Poor Management Led To BP Spill

Technical Findings: Long-running problems caused Gulf spill, commission finds

by Jeff Johnson
February 28, 2011 | A version of this story appeared in Volume 89, Issue 9

"The sad fact is that this was an entirely preventable disaster," said Fred Bartlit, chief counsel for a presidentially appointed commission to investigate the BP Deepwater Horizon oil spill. The comments came at the release of the commission's 357-page technical report, which finds that failure to correct technical errors due to management's "poor decisions" lay at the heart of the April 20 accident in the Gulf of Mexico, which killed 11 and resulted in the world's worst offshore oil spill.

Like the commission's more general report in January, this Feb. 17 report divides blame among three corporations: BP, the well owner; Halliburton, the technical and engineering contractor; and Transocean, the Deepwater drilling rig owner and operator (C&EN, Jan. 17, page 9).

According to the technical report, the primary cause of the accident was Halliburton's cementing job.
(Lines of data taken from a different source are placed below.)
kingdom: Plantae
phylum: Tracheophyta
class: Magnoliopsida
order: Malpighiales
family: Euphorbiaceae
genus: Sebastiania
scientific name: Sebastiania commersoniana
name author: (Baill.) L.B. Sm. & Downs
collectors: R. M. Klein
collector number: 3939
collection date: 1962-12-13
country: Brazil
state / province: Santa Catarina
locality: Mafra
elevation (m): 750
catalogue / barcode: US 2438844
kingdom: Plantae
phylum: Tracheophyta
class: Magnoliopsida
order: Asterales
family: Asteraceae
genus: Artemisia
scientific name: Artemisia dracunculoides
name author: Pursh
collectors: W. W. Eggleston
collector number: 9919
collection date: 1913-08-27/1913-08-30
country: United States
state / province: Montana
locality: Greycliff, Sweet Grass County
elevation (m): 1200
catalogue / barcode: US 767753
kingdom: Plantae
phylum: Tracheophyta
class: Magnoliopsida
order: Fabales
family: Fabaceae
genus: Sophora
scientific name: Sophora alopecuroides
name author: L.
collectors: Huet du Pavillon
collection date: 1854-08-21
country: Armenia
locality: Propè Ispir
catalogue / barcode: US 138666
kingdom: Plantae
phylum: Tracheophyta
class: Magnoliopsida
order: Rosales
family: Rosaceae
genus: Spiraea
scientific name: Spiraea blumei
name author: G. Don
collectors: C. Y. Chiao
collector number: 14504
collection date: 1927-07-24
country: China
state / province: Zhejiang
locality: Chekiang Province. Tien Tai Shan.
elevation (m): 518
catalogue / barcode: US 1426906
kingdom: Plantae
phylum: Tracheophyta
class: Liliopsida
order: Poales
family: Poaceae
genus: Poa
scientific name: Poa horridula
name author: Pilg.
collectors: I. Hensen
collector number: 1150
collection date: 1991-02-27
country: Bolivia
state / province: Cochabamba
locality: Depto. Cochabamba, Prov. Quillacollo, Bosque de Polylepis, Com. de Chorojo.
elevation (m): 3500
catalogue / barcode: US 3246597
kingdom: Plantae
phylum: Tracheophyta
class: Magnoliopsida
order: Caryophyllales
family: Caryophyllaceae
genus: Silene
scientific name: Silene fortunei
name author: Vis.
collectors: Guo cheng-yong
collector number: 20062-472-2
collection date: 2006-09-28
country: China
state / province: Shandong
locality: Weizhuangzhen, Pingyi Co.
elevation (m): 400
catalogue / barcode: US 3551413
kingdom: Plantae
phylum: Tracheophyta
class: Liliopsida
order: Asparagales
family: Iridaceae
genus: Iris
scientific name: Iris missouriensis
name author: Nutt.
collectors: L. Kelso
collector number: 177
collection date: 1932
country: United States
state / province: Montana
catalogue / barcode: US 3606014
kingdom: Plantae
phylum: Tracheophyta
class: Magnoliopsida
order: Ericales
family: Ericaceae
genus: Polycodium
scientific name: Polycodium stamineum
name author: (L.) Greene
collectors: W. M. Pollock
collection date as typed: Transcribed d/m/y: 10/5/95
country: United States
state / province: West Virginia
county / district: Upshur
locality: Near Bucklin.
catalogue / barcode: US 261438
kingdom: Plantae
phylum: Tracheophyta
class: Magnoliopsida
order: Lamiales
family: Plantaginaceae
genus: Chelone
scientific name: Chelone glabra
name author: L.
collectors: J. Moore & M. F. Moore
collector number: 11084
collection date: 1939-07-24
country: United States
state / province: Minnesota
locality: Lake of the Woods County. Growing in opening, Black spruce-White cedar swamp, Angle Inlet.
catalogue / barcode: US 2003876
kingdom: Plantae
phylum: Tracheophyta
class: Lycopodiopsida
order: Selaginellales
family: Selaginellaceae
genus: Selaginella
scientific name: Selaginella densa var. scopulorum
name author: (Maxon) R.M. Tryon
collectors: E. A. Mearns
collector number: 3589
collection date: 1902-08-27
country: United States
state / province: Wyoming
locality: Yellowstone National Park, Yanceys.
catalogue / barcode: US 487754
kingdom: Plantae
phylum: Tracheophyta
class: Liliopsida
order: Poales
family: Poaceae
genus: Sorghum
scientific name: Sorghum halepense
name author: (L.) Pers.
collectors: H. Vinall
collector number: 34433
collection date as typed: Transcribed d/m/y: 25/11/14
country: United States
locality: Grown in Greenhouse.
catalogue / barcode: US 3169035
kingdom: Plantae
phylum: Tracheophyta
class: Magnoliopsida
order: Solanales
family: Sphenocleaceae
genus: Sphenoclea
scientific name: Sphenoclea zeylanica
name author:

The cement was intended to seal the well, but it was inadequate in volume and composition and therefore allowed high-pressure natural gas and oil to drive up the well to the ocean surface. The report notes that the three companies ignored ample evidence showing hydrocarbons were likely to escape and finally missed signs that hydrocarbons were in the well as the blowout occurred.

Furthermore, according to the report, a quality control consulting firm told BP in 2007 that Halliburton's lab technician assigned to the rig lacked experience and that BP's engineer had for years "worked around" Halliburton's designs. And on the accident's eve, the report notes, BP failed to oversee cementing despite Halliburton's last-minute design changes.

Adding to the accident's likelihood, BP had accepted what the report calls a "facially implausible theory" made by Transocean's personnel to explain away test results that showed the cement had failed. The report emphasizes that the accident's root cause had nothing to do with the blowout preventer, the huge device resting on the seabed floor that would have sealed the well in case of an accident. By the time the crew finally noticed a blowout was occurring and should have activated the blowout preventer, high-pressure hydrocarbons had already passed the preventer, the report says.

The technical report marks the final major report of the commission. Other investigations continue, including those of the Department of Interior, the Coast Guard, and the Chemical Safety & Hazard Investigation Board.